EKONOMİYE İLİŞKİN MESAJLAR
Tıpkı İstiklal Harbi'nin hemen ardından yaptığımız gibi son 18 yılda üzerinde en çok durduğumuz konu ekonomiydi. Siyasi ve ekonomik hiçbir göstergesi ülkemizle mukayese edilemeyecek pek çok devletin önümüze geçirilmesi bu oyunun parçasıdır. Uluslararası kredi derecelendirme kuruluşlarının notlarını objektif kriterlere göre verildiğini söyleyen kimse çıkamaz. Doğu Akdeniz'de somut örneğini gördüğümüz üzere Türkiye'ye karşı haksız, hukuksuz girişimlerde bulunanların desteklenmesinin gerekçesini söyleyebilecek kimse çıkamaz. Darbecilerin ve zalim rejimlerin yanında yer alanları takip ediyoruz. Böyle bir iklimde ekonomide yaşadıklarımızın kendi mecrasında yaşandığını kim iddia edebilir. Ekonomimizi kötüleyenlerin gayesinin bağcıyı dövmek olduğunu anlamak için derin teknik analizlere gerek yoktur.
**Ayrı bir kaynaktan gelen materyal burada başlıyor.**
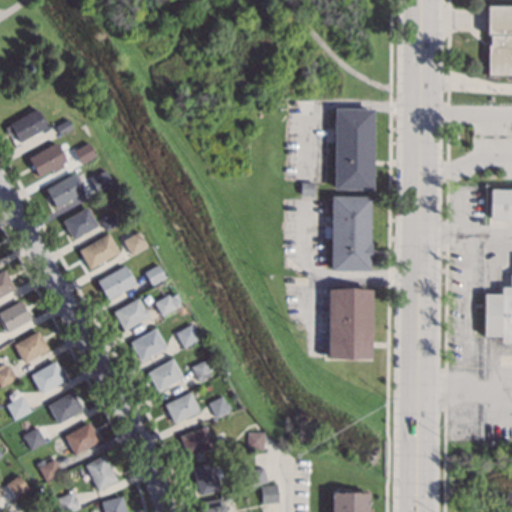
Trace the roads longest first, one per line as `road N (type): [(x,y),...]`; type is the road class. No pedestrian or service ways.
road 1 (tertiary): [(420,0),(413,511)]
road 2 (residential): [(0,198),(166,497)]
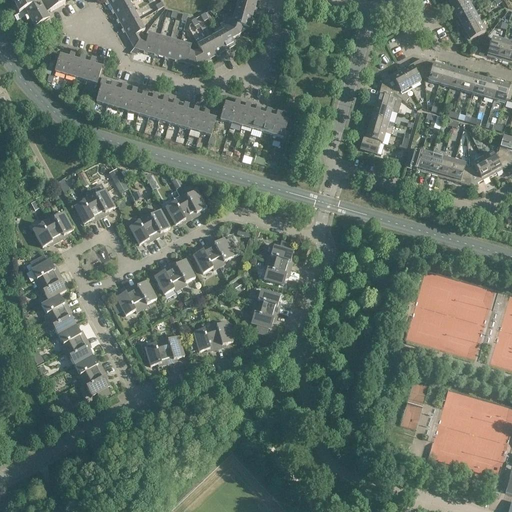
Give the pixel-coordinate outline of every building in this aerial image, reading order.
[(3,0),(4,0),(10,0),(18,15),(25,11),(34,29),(48,21),(51,26),(52,26),(46,15),(65,4),(62,0),(3,0)] [(106,0),(107,2),(105,3),(107,6),(109,5),(113,11),(128,3),(126,0),(106,0)] [(259,0),(238,0),(237,4),(254,9),(256,3),(259,3),(259,0)] [(466,0),(450,0),(445,3),(451,13),(468,3),(466,0)] [(133,12),(128,3),(113,11),(111,12),(112,15),(114,14),(118,21),(133,12)] [(474,13),(468,3),(451,13),(456,23),(474,13)] [(254,9),(237,4),(234,14),(251,19),(253,13),(256,14),(257,9),(254,9)] [(139,22),(133,12),(118,21),(116,22),(118,25),(119,24),(123,30),(139,22)] [(479,23),(474,13),(456,23),(462,33),(479,23)] [(254,20),(251,19),(234,14),(232,21),(225,19),(224,24),(239,36),(242,28),(248,30),(250,23),(252,24),(254,20)] [(144,31),(139,22),(123,30),(121,31),(123,34),(125,33),(133,49),(143,38),(141,33),(144,31)] [(485,33),(479,23),(462,33),(467,43),(477,38),(481,45),(485,40),(483,35),(485,33)] [(239,36),(224,24),(220,26),(223,32),(216,36),(225,51),(226,53),(229,52),(228,50),(235,46),(232,40),(239,36)] [(147,39),(143,38),(133,49),(144,52),(143,54),(146,55),(147,53),(154,55),(159,38),(149,35),(147,39)] [(225,51),(216,36),(207,41),(216,57),(217,59),(220,57),(219,55),(225,51)] [(170,41),(159,38),(154,55),(153,57),(157,58),(157,56),(164,59),(170,41)] [(491,41),(485,40),(481,45),(489,47),(488,51),(486,58),(497,61),(503,42),(492,39),(491,41)] [(180,44),(170,41),(164,59),(164,61),(167,62),(168,60),(175,62),(180,44)] [(216,57),(207,41),(197,46),(206,62),(207,64),(210,62),(209,60),(216,57)] [(511,51),(511,45),(503,42),(497,61),(508,64),(511,51)] [(191,47),(180,44),(175,62),(174,64),(177,65),(178,63),(195,68),(200,65),(194,53),(189,51),(191,47)] [(481,49),(479,56),(486,58),(488,51),(481,49)] [(75,53),(70,52),(68,58),(70,59),(65,76),(76,79),(81,62),(79,61),(73,60),(75,53)] [(86,56),(81,55),(79,61),(81,62),(76,79),(86,82),(91,65),(89,64),(84,63),(86,56)] [(55,73),(65,76),(70,59),(68,58),(60,56),(55,73)] [(96,59),(91,58),(89,64),(91,65),(86,82),(97,85),(102,68),(94,66),(96,59)] [(424,79),(422,60),(400,71),(402,74),(402,73),(410,89),(420,83),(419,81),(424,79)] [(444,67),(422,60),(424,79),(428,80),(427,82),(438,85),(443,69),(444,69),(444,67)] [(443,69),(438,85),(449,89),(454,72),(444,69),(443,69)] [(381,85),(401,100),(405,103),(409,98),(402,93),(410,89),(402,73),(402,74),(400,71),(382,81),(381,85)] [(465,75),(454,72),(449,89),(461,92),(465,75)] [(476,78),(465,75),(461,92),(472,95),(476,78)] [(487,81),(476,78),(472,95),(482,98),(487,82),(487,81)] [(488,79),(487,81),(487,82),(482,98),(493,101),(499,82),(488,79)] [(106,81),(101,80),(99,86),(101,86),(96,104),(106,107),(111,89),(109,89),(104,87),(106,81)] [(116,84),(111,82),(109,89),(111,89),(106,107),(117,110),(122,92),(120,92),(115,90),(116,84)] [(510,85),(499,82),(493,101),(505,105),(505,103),(505,102),(510,85)] [(401,100),(381,85),(378,96),(374,108),(391,112),(391,113),(397,114),(401,100)] [(127,87),(122,86),(120,92),(122,92),(117,110),(127,113),(132,95),(130,95),(125,93),(127,87)] [(137,90),(132,89),(130,95),(132,95),(127,113),(137,116),(143,98),(141,98),(135,96),(137,90)] [(148,93),(143,92),(141,98),(143,98),(137,116),(148,119),(153,101),(151,101),(146,99),(148,93)] [(158,96),(153,95),(151,101),(153,101),(148,119),(158,122),(163,105),(162,104),(156,102),(158,96)] [(168,99),(163,98),(162,104),(163,105),(158,122),(169,125),(174,107),(172,107),(166,105),(168,99)] [(241,102),(236,100),(234,107),(235,107),(230,124),(241,127),(246,110),(244,110),(239,108),(241,102)] [(179,102),(174,101),(172,107),(174,107),(169,125),(179,128),(184,111),(182,110),(177,108),(179,102)] [(251,105),(246,103),(244,110),(246,110),(241,127),(251,130),(256,113),(255,113),(249,111),(251,105)] [(189,105),(184,104),(182,110),(184,111),(179,128),(189,131),(195,114),(193,113),(187,111),(189,105)] [(220,121),(230,124),(235,107),(234,107),(225,104),(220,121)] [(262,108),(257,106),(255,113),(256,113),(251,130),(262,133),(267,116),(265,116),(260,114),(262,108)] [(200,108),(195,107),(193,113),(195,114),(189,131),(200,134),(205,117),(203,116),(198,114),(200,108)] [(391,112),(374,108),(371,118),(388,123),(391,113),(391,112)] [(272,111),(267,109),(265,116),(267,116),(262,133),(272,137),(277,119),(275,119),(270,117),(272,111)] [(210,111),(205,110),(203,116),(205,117),(200,134),(210,137),(216,120),(208,117),(210,111)] [(282,114),(277,112),(275,119),(277,119),(272,137),(283,140),(288,122),(280,120),(282,114)] [(388,123),(371,118),(368,129),(368,130),(385,135),(387,128),(388,123)] [(366,129),(362,140),(379,145),(382,146),(385,135),(368,130),(368,129),(366,129)] [(511,140),(502,138),(498,153),(511,164),(511,140)] [(379,145),(362,140),(359,151),(376,156),(380,157),(384,146),(382,146),(379,145)] [(434,150),(432,156),(427,175),(437,178),(443,159),(445,153),(434,150)] [(420,155),(409,152),(404,168),(415,172),(420,155)] [(421,153),(420,155),(415,172),(427,175),(432,156),(421,153)] [(511,165),(511,164),(498,153),(494,156),(493,154),(483,159),(492,177),(511,165)] [(244,157),(242,163),(250,166),(252,160),(244,157)] [(454,162),(443,159),(437,178),(449,181),(454,162)] [(492,177),(483,159),(472,165),(474,167),(469,169),(471,188),(492,177)] [(465,165),(454,162),(449,181),(471,188),(469,169),(465,168),(465,165)] [(116,172),(109,176),(115,187),(122,183),(116,172)] [(178,179),(172,182),(176,189),(182,186),(178,179)] [(67,186),(61,190),(64,195),(69,192),(67,186)] [(94,194),(88,198),(100,220),(106,217),(105,215),(115,209),(105,191),(95,196),(94,194)] [(185,195),(179,198),(192,221),(198,217),(196,215),(206,210),(205,208),(211,205),(205,194),(201,196),(199,197),(196,192),(186,197),(185,195)] [(100,220),(88,198),(82,201),(83,203),(74,208),(84,226),(93,221),(94,223),(100,220)] [(192,221),(179,198),(173,201),(174,204),(165,209),(175,227),(184,222),(186,224),(192,221)] [(36,202),(31,205),(35,212),(40,209),(36,202)] [(149,215),(143,218),(155,241),(161,237),(160,235),(170,230),(160,212),(150,217),(149,215)] [(53,217),(46,220),(59,243),(65,240),(64,237),(73,232),(63,214),(54,219),(53,217)] [(155,241),(143,218),(137,221),(138,224),(129,229),(139,247),(148,242),(149,244),(155,241)] [(59,243),(46,220),(40,224),(42,226),(32,231),(42,249),(52,244),(53,246),(59,243)] [(213,243),(207,247),(219,269),(225,266),(224,263),(233,258),(230,253),(236,250),(230,239),(225,242),(223,240),(214,245),(213,243)] [(268,257),(266,264),(290,271),(292,264),(290,263),(293,253),(291,252),(292,246),(281,243),(279,249),(273,247),(270,258),(268,257)] [(219,269),(207,247),(201,250),(202,252),(192,257),(202,275),(212,270),(213,272),(219,269)] [(30,265),(33,270),(31,272),(36,281),(34,282),(37,288),(60,276),(56,270),(54,271),(49,262),(47,263),(44,257),(30,265)] [(174,264),(168,268),(180,290),(186,287),(185,285),(195,279),(185,261),(175,267),(174,264)] [(290,271),(266,264),(264,270),(266,271),(263,281),(283,287),(286,277),(288,277),(290,271)] [(180,290),(168,268),(162,271),(163,273),(154,278),(164,297),(173,291),(174,293),(180,290)] [(63,282),(60,276),(37,288),(40,294),(43,293),(48,302),(59,296),(66,293),(61,283),(63,282)] [(239,280),(232,284),(235,289),(242,285),(239,280)] [(136,286),(130,289),(142,311),(148,308),(147,306),(156,301),(146,283),(137,288),(136,286)] [(142,311),(130,289),(123,292),(125,294),(115,300),(116,302),(111,305),(116,315),(122,312),(125,318),(135,313),(136,315),(142,311)] [(255,301),(253,308),(277,315),(279,308),(277,308),(280,297),(260,291),(257,302),(255,301)] [(48,302),(41,306),(46,315),(44,317),(47,323),(69,310),(66,304),(64,305),(59,296),(48,302)] [(277,315),(253,308),(251,314),(253,315),(250,325),(256,327),(254,333),(266,337),(268,331),(270,331),(273,321),(275,322),(277,315)] [(73,316),(69,310),(47,323),(50,329),(52,327),(57,337),(76,327),(71,317),(73,316)] [(192,310),(180,313),(182,320),(188,318),(187,317),(193,315),(192,310)] [(216,325),(209,327),(216,351),(223,349),(222,347),(232,344),(232,342),(238,340),(235,328),(228,330),(227,324),(216,327),(216,325)] [(81,336),(76,327),(57,337),(62,346),(60,347),(64,353),(86,341),(83,335),(81,336)] [(216,351),(209,327),(202,329),(203,331),(193,334),(193,336),(187,338),(191,353),(198,352),(199,354),(209,351),(210,353),(216,351)] [(167,339),(160,341),(168,366),(174,364),(173,361),(184,358),(178,338),(168,341),(167,339)] [(89,347),(86,341),(64,353),(67,359),(69,358),(74,367),(92,357),(87,348),(89,347)] [(168,366),(160,341),(154,343),(154,345),(144,348),(150,368),(160,365),(161,367),(168,366)] [(97,366),(92,357),(74,367),(79,376),(77,378),(80,384),(103,371),(100,365),(97,366)] [(41,358),(35,361),(38,366),(44,363),(41,358)] [(106,377),(103,371),(80,384),(84,390),(86,388),(91,398),(96,395),(100,401),(110,395),(107,389),(109,388),(104,378),(106,377)]
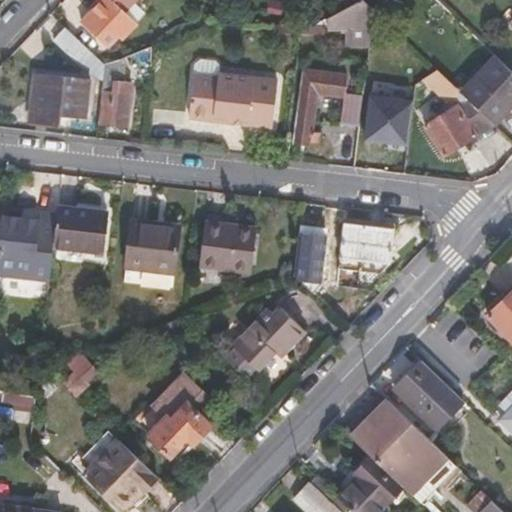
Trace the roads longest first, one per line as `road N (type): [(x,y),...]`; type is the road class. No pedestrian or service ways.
road 1 (residential): [(0,145),(498,206)]
road 2 (residential): [(498,206),(219,511)]
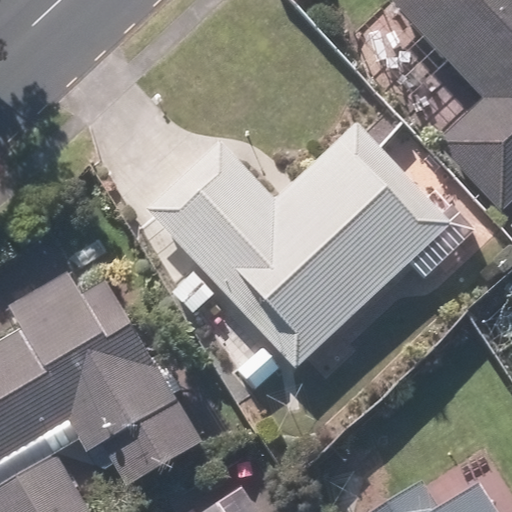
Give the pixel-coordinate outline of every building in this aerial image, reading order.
[(511,0),(389,0),(381,8),(476,105),(422,158),(511,250),(511,0)] [(215,295),(263,346),(229,378),(255,406),(289,374),(401,269),(420,289),(474,239),(441,204),(426,218),(344,130),(265,204),(228,163),(155,231),(191,270),(165,294),(189,320),(215,295)] [(77,469),(99,455),(124,497),(192,456),(94,295),(0,352),(0,511),(78,511),(47,461),(66,450),(77,469)] [(483,511),(468,488),(436,509),(416,478),(362,511),(483,511)] [(242,511),(230,492),(198,511),(242,511)]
Osmanlı'nın yıkılmasında 1838 Baltalimanı Anlaşmasının ardından kapitülasyonların ve borç sarmalının büyük etkisi vardır. Gazi Mustafa Kemal'in en büyük hizmetlerinden biri kapitülasyonları kaldırmak olmuştur. Şimdi biz bunu bir adım daha ileri taşıma gayreti içindeyiz. Türkiye'nin IMF'ye borcu 23,5 milyar dolardı. 2013 mayısında bu borcu sıfırladık. O gün kapitülasyon, bugün IMF. Şimdi ise zaten IMF ile herhangi bir ilişki kalmadı.
Türkiye'yi faiz, kur, enflasyon prangasıyla modern kapitülasyonlara mahkum etmek isteyenlere karşı mücadele ediyoruz. Üretim, yatırım, büyüme, istihdam odaklı bir kalkınma anlayışı ile önümüze çıkarılan siyasi engelleri aşarak yolumuza devam ediyoruz. Hiçbir vatandaşımızın işinin, aşının zayi olmasına müsaade etmedik, etmeyeceğiz. Bizim politikalarımızın temelinde istihdam yer almıştır. Ülkenin zenginliğini istihdamı güçlendirerek ve refahı yaygınlaştıramayan bir devletin varlığını uzun süre sürdürmesi mümkün değildir.
"ATATÜRK'E EN BÜYÜK ARMAĞAN OLACAĞINA İNANIYORUM"
Ülkemizi dünyanın en büyük 10 ekonomisine sokma hedefimizi 83 milyonun tamamına teşmil ederek planlıyoruz. İnşallah bugüne kadar pekçok alanda ülkemizi hedefine ulaştırdığımız gibi, ekonomide de Türkiye'yi dünyanın ilk 10'una girmesini de başaracağız, sağlayacağız. Bunun Gazi Mustafa Kemal Atatürk'e en büyük armağan olacağına inanıyorum.